Let’s say your lack of confidence causes you to feel awkward and anxious in social settings. Over-committing yourself to a bunch of parties isn’t how to build confidence in that area, or in any other areas that you are struggling with. You will only find confirmation for your fears going headfirst into the fire.
If you struggle with body confidence, for example, try dimming the lights when you are showering and getting dressed. This helps you to focus on the overall picture instead of seeing every little detail that makes your mind start racing with negative self-talk. As you learn how to build confidence, you will find it easier to expose yourself to things that used to cause you to dread.
When you are learning how to build confidence, it is so important to remember that how you feel about your progress will determine your overall results. If you have a moment, days, or even more extended periods where you fall back into old patterns, don’t get down on yourself. Acknowledge your missteps and your feelings, and get back on the horse. The more time you spend feeling guilty or thinking that you’ve failed, the more it will halt your progress.
If you have low self-esteem, it might take you a little build longer to build confidence.
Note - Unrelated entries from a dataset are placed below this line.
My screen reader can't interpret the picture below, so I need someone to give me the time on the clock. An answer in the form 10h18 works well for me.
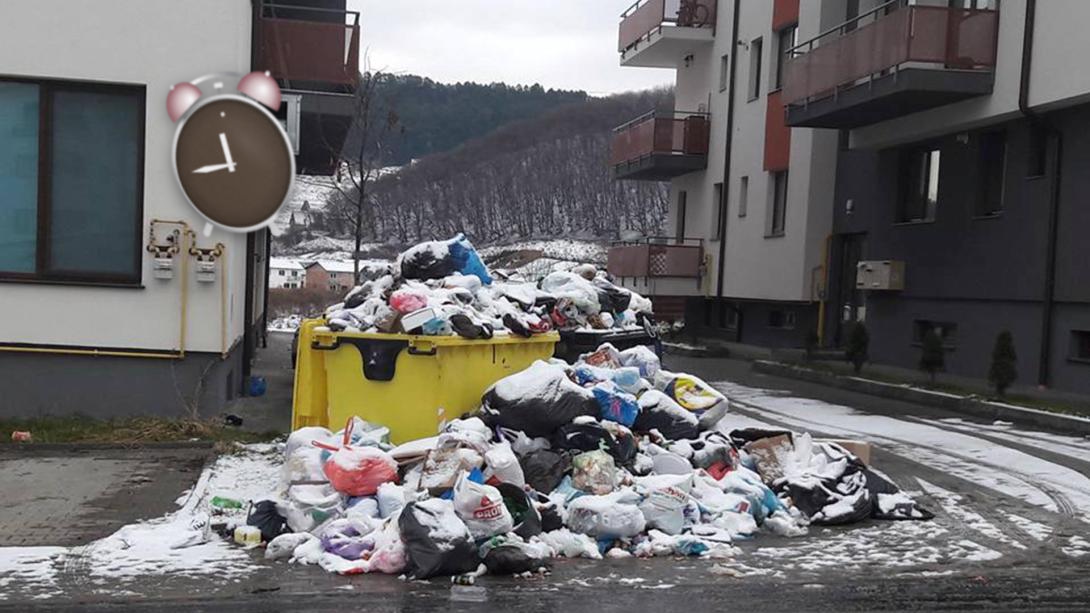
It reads 11h44
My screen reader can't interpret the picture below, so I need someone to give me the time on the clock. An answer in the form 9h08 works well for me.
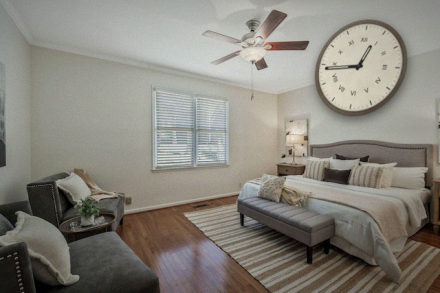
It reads 12h44
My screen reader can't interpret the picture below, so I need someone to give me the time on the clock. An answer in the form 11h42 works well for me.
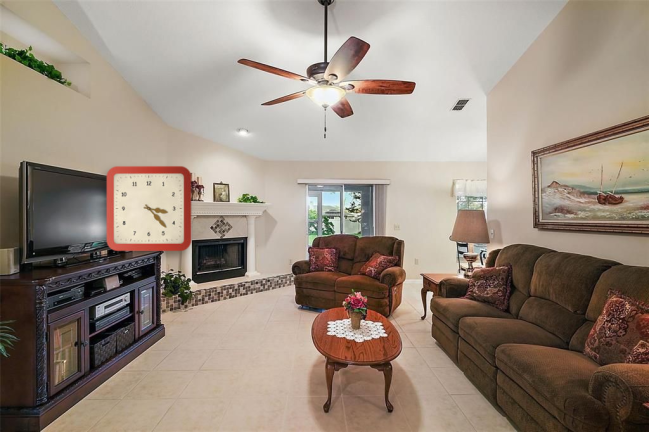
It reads 3h23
Be patient with yourself and your progress.
Practice, practice, practice
If you really want to know how to build confidence, you have to be willing to try. Action is a requirement of change. The more often that you face the things that make you uncomfortable, the more confidence you will have, as long as you approach the process with the right attitude. Any mistakes that you make (and you will make them) should be seen as proof that you can make it through, even when things don’t go smoothly.
Continue to read or listen to self-confidence affirmations every day. They will help keep you from slipping back into negative thought patterns. Practice visualization, in which you see yourself doing things the way you hope to before you do them. Any positive thoughts that you can inject into your life will help build your confidence. But you have to let go of old beliefs, first. Learn how to be more positive.
Letting go of the limiting beliefs that you hold makes space for new, positive thoughts. Don’t be afraid to get help from a counselor or a therapist to help you work through any obstacles in your past, your habits, or thought processes that are dampening your confidence. Go back as often as you need to, or whenever you feel like you’re losing confidence.
Remember that you’re valuable. The fact that you’re one of a kind, alone, makes you priceless. Once you learn how to build confidence, you’ll finally be able to see all the other reasons you are valuable and worthy of all the good things that you desire in this precious life.